But ceremonies and rituals almost certainly predated language and served
to reinforce group cohesion. Behaviors that originally would have augmented kin
selection and nepotism have long since become just as effective at dissolving
family cohesion. I make this claim in
regards to potential rather than likelihood or necessity. Families may share ideological beliefs or
hold conflicting ideologies with varying degrees of dedication. In the early millennia of cultural
development it’s unlikely that there was any diversity. So evolutionarily, the strength of cultural
identity on group cohesion is not surprising.
In considering the origins of morality we should remember
that there are many social species aside from humans. Schools, hives, prides, packs, herds and
troops should make it immediately obvious that intelligence and culture are not
prerequisites to cooperation. Social
instinct has appeased natural selection in many species.
We tend to value individuals in our groups that contribute
more resources to the group. Conversely,
individuals that contribute less are generally devalued. And individuals who cheat jeopardize their
perceived status as a member of the group through a waning of trust. Our moral agency (subjective experience
combined with empathy) gives us perception of whether interactions are generous
or stingy, fair or unfair, kind or unkind, caring or callous, and generally
good or bad. We appreciate the
experience of the individual in a way we think of as rights. We appreciate our relationships and place in a
group in a way we think of as roles and responsibilities.

Task list:
1. In the passage on the origins of morality, what two things combine to make up moral agency?
2. Decide whether each statement agrees with the passage on the origins of morality, giving yes or no and the deciding words: (a) Intelligence and culture are required for cooperation. (b) Cheating puts an individual's perceived status in the group at risk. (c) Cultural diversity was probably common in the early millennia of cultural development.
The items that come next are separate material and not part of the passage on the origins of morality.

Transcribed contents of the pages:

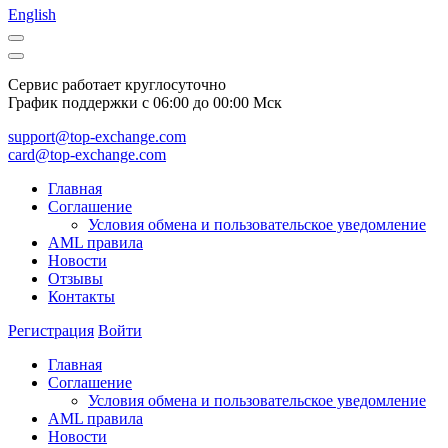
English
Сервис работает круглосуточно
График поддержки с 06:00 до 00:00 Мск
support@top-exchange.com
card@top-exchange.com
Главная
Соглашение
Условия обмена и пользовательское уведомление
AML правила
Новости
Отзывы
Контакты
Регистрация
Войти
Главная
Соглашение
Условия обмена и пользовательское уведомление
AML правила
Новости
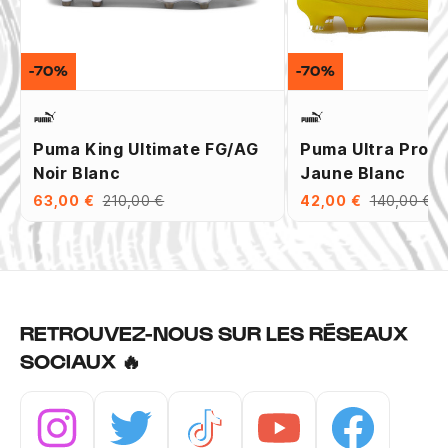
-70%
-70%
Puma King Ultimate FG/AG
Puma Ultra Pro 
Noir Blanc
Jaune Blanc
63,00 €
210,00 €
42,00 €
140,00 €
RETROUVEZ-NOUS SUR LES RÉSEAUX
SOCIAUX 🔥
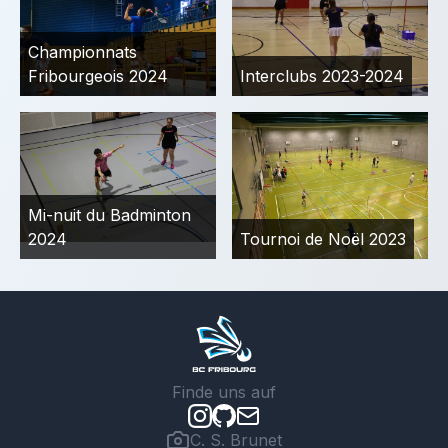
Championnats
Fribourgeois 2024
Interclubs 2023-2024
Mi-nuit du Badminton
2024
Tournoi de Noël 2023
Finde uns auf
C. S. Brunet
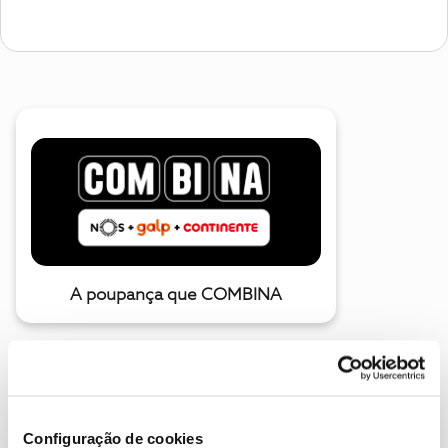
A poupança que COMBINA
Configuração de cookies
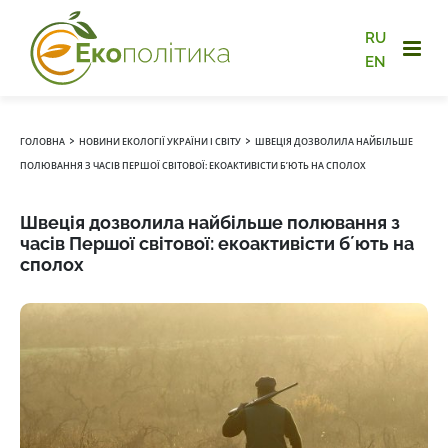
RU
EN
›
›
ГОЛОВНА
НОВИНИ ЕКОЛОГІЇ УКРАЇНИ І СВІТУ
ШВЕЦІЯ ДОЗВОЛИЛА НАЙБІЛЬШЕ
ПОЛЮВАННЯ З ЧАСІВ ПЕРШОЇ СВІТОВОЇ: ЕКОАКТИВІСТИ БʼЮТЬ НА СПОЛОХ
Швеція дозволила найбільше полювання з
часів Першої світової: екоактивісти бʼють на
сполох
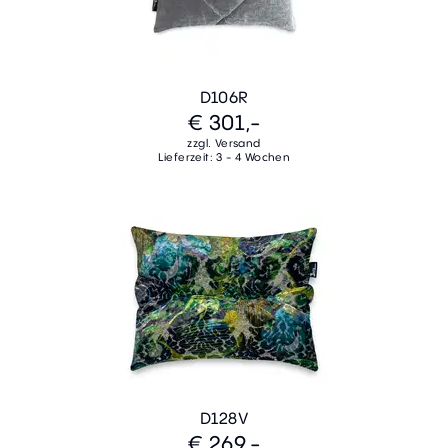
D106R
€ 301,-
zzgl. Versand
Lieferzeit: 3 - 4 Wochen
D128V
€ 269,-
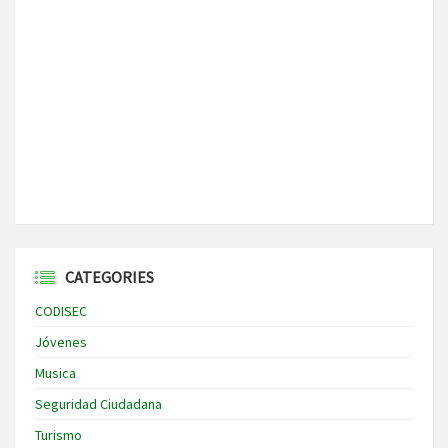
CATEGORIES
CODISEC
Jóvenes
Musica
Seguridad Ciudadana
Turismo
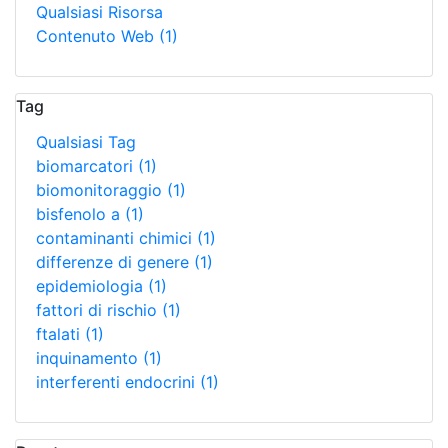
Qualsiasi Risorsa
Contenuto Web
(1)
Tag
Qualsiasi Tag
biomarcatori
(1)
biomonitoraggio
(1)
bisfenolo a
(1)
contaminanti chimici
(1)
differenze di genere
(1)
epidemiologia
(1)
fattori di rischio
(1)
ftalati
(1)
inquinamento
(1)
interferenti endocrini
(1)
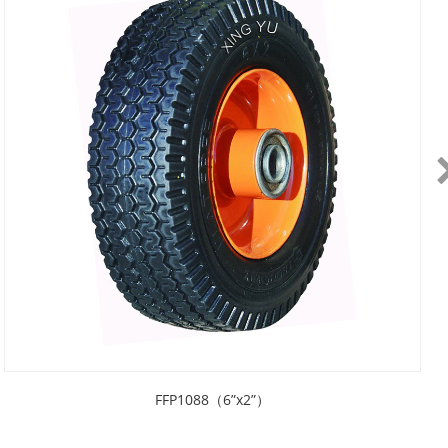
FFP1088（6”x2”）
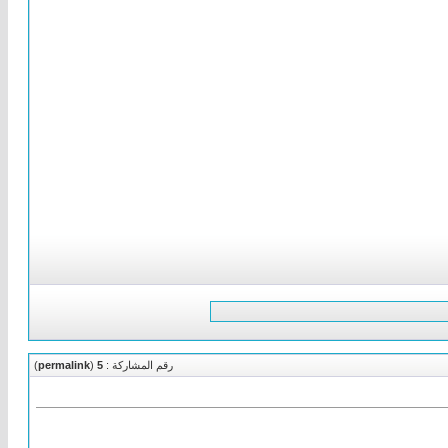
رقم المشاركة :
5
(
permalink
)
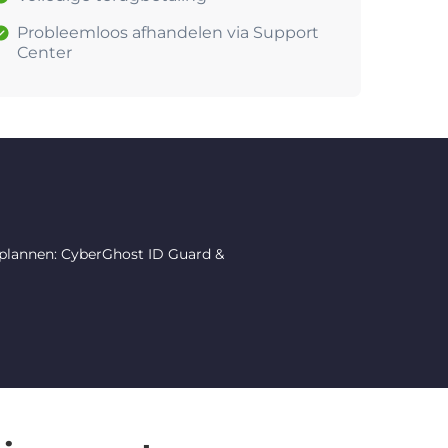
Probleemloos afhandelen via Support
Center
 plannen: CyberGhost ID Guard &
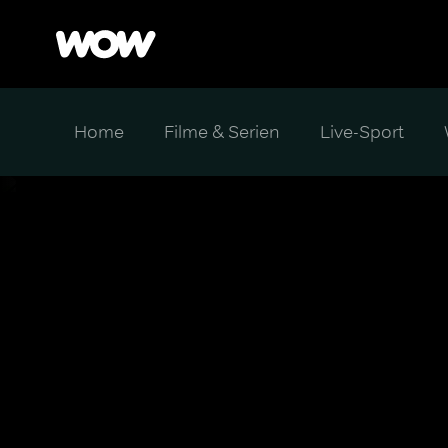
Home
Filme & Serien
Live-Sport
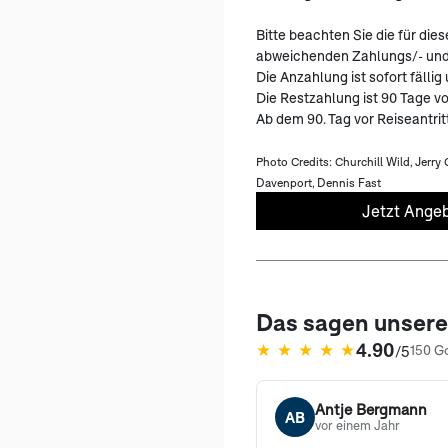
Bitte beachten Sie die für di
abweichenden Zahlungs/- und
Die Anzahlung ist sofort fällig 
Die Restzahlung ist 90 Tage v
Ab dem 90. Tag vor Reiseantrit
Photo Credits: Churchill Wild, Jerry 
Davenport, Dennis Fast
Jetzt Angeb
Das sagen unser
4.90
★
★
★
★
★
/5
150 G
(öffnet in neuem Tab)
Antje Bergmann
AB
vor einem Jahr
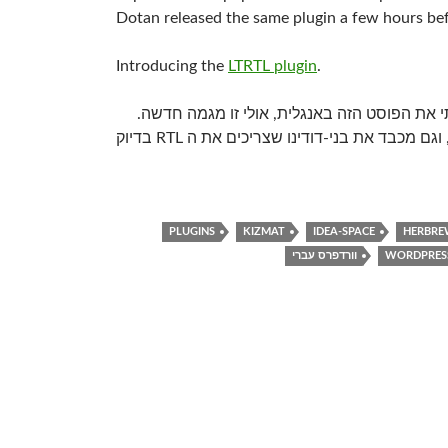
Dotan released the same plugin a few hours be
Introducing the
LTRTL plugin
.
את הפוסט הזה באנגלית, אולי זו מגמה חדשה.
יותר רייטינג, אני מניח, וגם מכבד את בני-דודינו שצריכים את ה RTL בדיוק
PLUGINS
KIZMAT
IDEA-SPACE
HERBR
WORDPRES
וורדפרס עברי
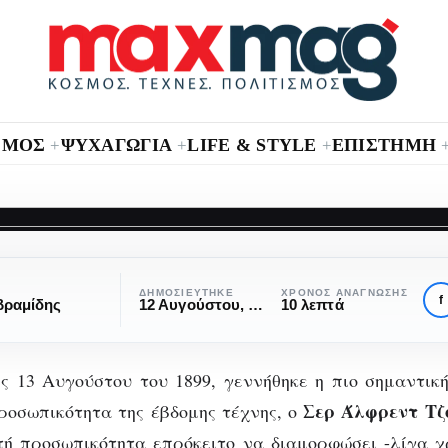
ΣΜΟΣ
ΨΥΧΑΓΩΓΙΑ
LIFE & STYLE
ΕΠΙΣΤΗΜΗ
+
+
+
ΑΦΙΕΡΏΜΑΤΑ
ΚΑΛΛΙΤΈΧΝΕΣ
Άλφρεντ Χίτσκοκ: «
ΔΗΜΟΣΙΕΎΤΗΚΕ
ΧΡΌΝΟΣ ΑΝΆΓΝΩΣΗΣ
f
βραμίδης
12 Αυγούστου, 2017
10 λεπτά
άνθρωπος που
ς 13 Αυγούστου του 1899, γεννήθηκε η πιο σημαντική,
ενέπνευσε το φόβο
Σερ Άλφρεντ Τζ
οσωπικότητα της έβδομης τέχνης, ο
τή προσωπικότητα επρόκειτο να διαμορφώσει -λίγα χ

Results of the exercise:
1. Subjective experience combined with empathy.

2.
(a) No: "intelligence and culture are not prerequisites to cooperation"
(b) Yes: "individuals who cheat jeopardize their perceived status as a member of the group through a waning of trust"
(c) No: "it’s unlikely that there was any diversity"